03 Dez 2018 - 07h30Por Magnus Behling

Marian Anderson (1897-1993) foi a mais importante contralto, voz feminina grave, do século 20. Marian tinha uma extensão vocal enorme. Um contralto geralmente consegue cantar notas num intervalo de 2 oitavas. Marian cantava com segurança repertório de contralto, mezzo-soprano e eventualmente até de soprano. Outra característica fascinante da sua voz é a mudança de timbre que ela conseguia imprimir em cada música. As interpretações da cantora são de grande profundidade sem nunca resvalar para um virtuosismo vazio.

Com sua arte Anderson teve uma grande importância para o fim da segregação racial nos Estados Unidos. Na época, ela não podia se hospedar em bons hotéis. Seu pianista muitas vezes tinha que entrar nos restaurantes para comprar comida para ela. O crítico Alex Ross nos lembra que no início da carreira Anderson ficou conhecida como a “contralto de cor”, mas no final da década de 1930 ela era a contralto, representante máxima do seu tipo de voz. O maestro Arturo Toscanini disse que "Uma voz como a sua é ouvida somente uma vez a cada cem anos".

O início da sua carreira nos EUA foi bastante difícil e o sucesso ocorreu primeiro na Europa onde fez várias turnês. No retorno de uma destas viagens Marian pretendia realizar um recital em Washington no Constitution Hall, na época o maior teatro da cidade. Os administradores do teatro por puro preconceito se negaram a realizar o concerto. A primeira-dama Eleanor Roosevelt indignada se queixou com o marido e este sugeriu um concerto ao ar livre nas escadarias do Memorial de Lincoln. O Concerto realizado para 75.000 pessoas no domingo de páscoa de 1939 entrou para a história americana.

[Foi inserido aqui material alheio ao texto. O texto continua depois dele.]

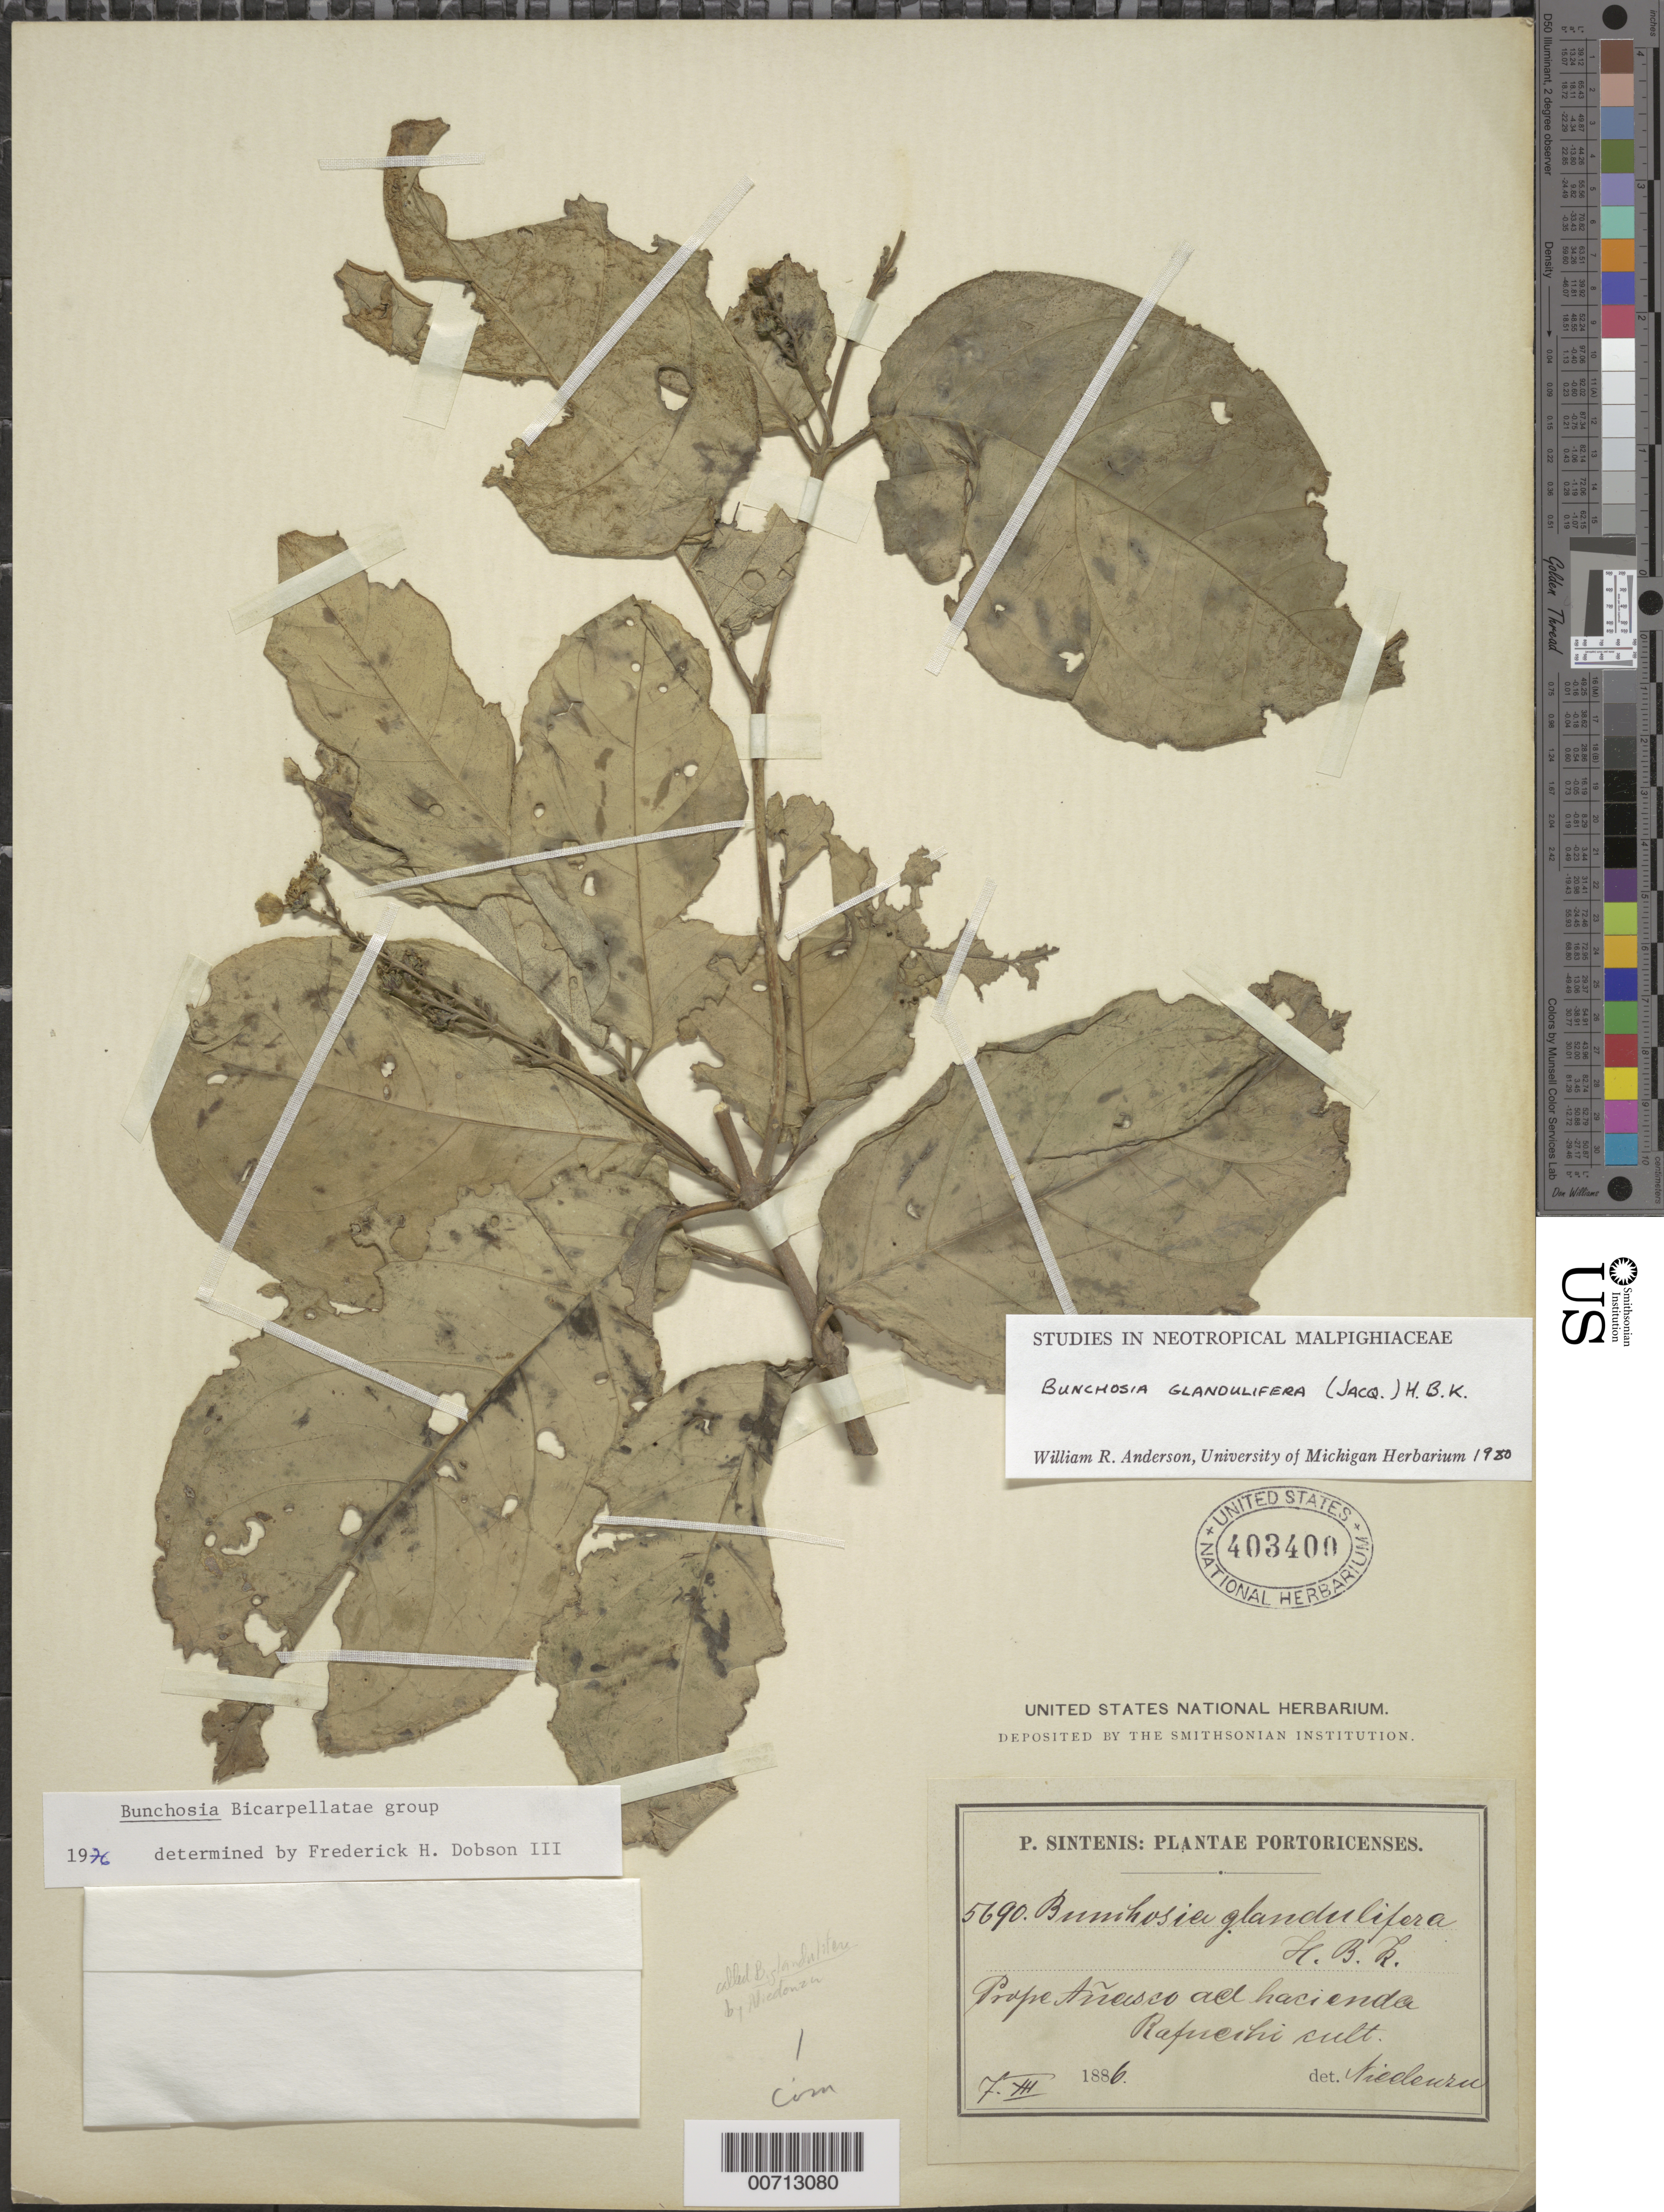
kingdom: Plantae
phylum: Tracheophyta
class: Magnoliopsida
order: Malpighiales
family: Malpighiaceae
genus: Bunchosia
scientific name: Bunchosia glandulifera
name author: (Jacq.) Kunth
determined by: Anderson, W. R., (MICH), University of Michigan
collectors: P. Sintenis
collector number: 5690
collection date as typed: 07 Dec 1886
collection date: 1886-12-07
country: Puerto Rico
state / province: Anasco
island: Greater Antilles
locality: Prope Anasco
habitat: Ad hacienda Rafucibi cult.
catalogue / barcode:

Anderson foi a primeira negra a cantar no Metropolitan Opera em 1955 e abriu caminho para divas como Leontyne Price e Grace Bumbry.

Uma das grandes parcerias artísticas foi com o violista William Primrose (1904-1982). Para Primrose as gravações que realizou com Marian Anderson foram algumas das experiências musicais mais gratificantes da sua ilustre carreira.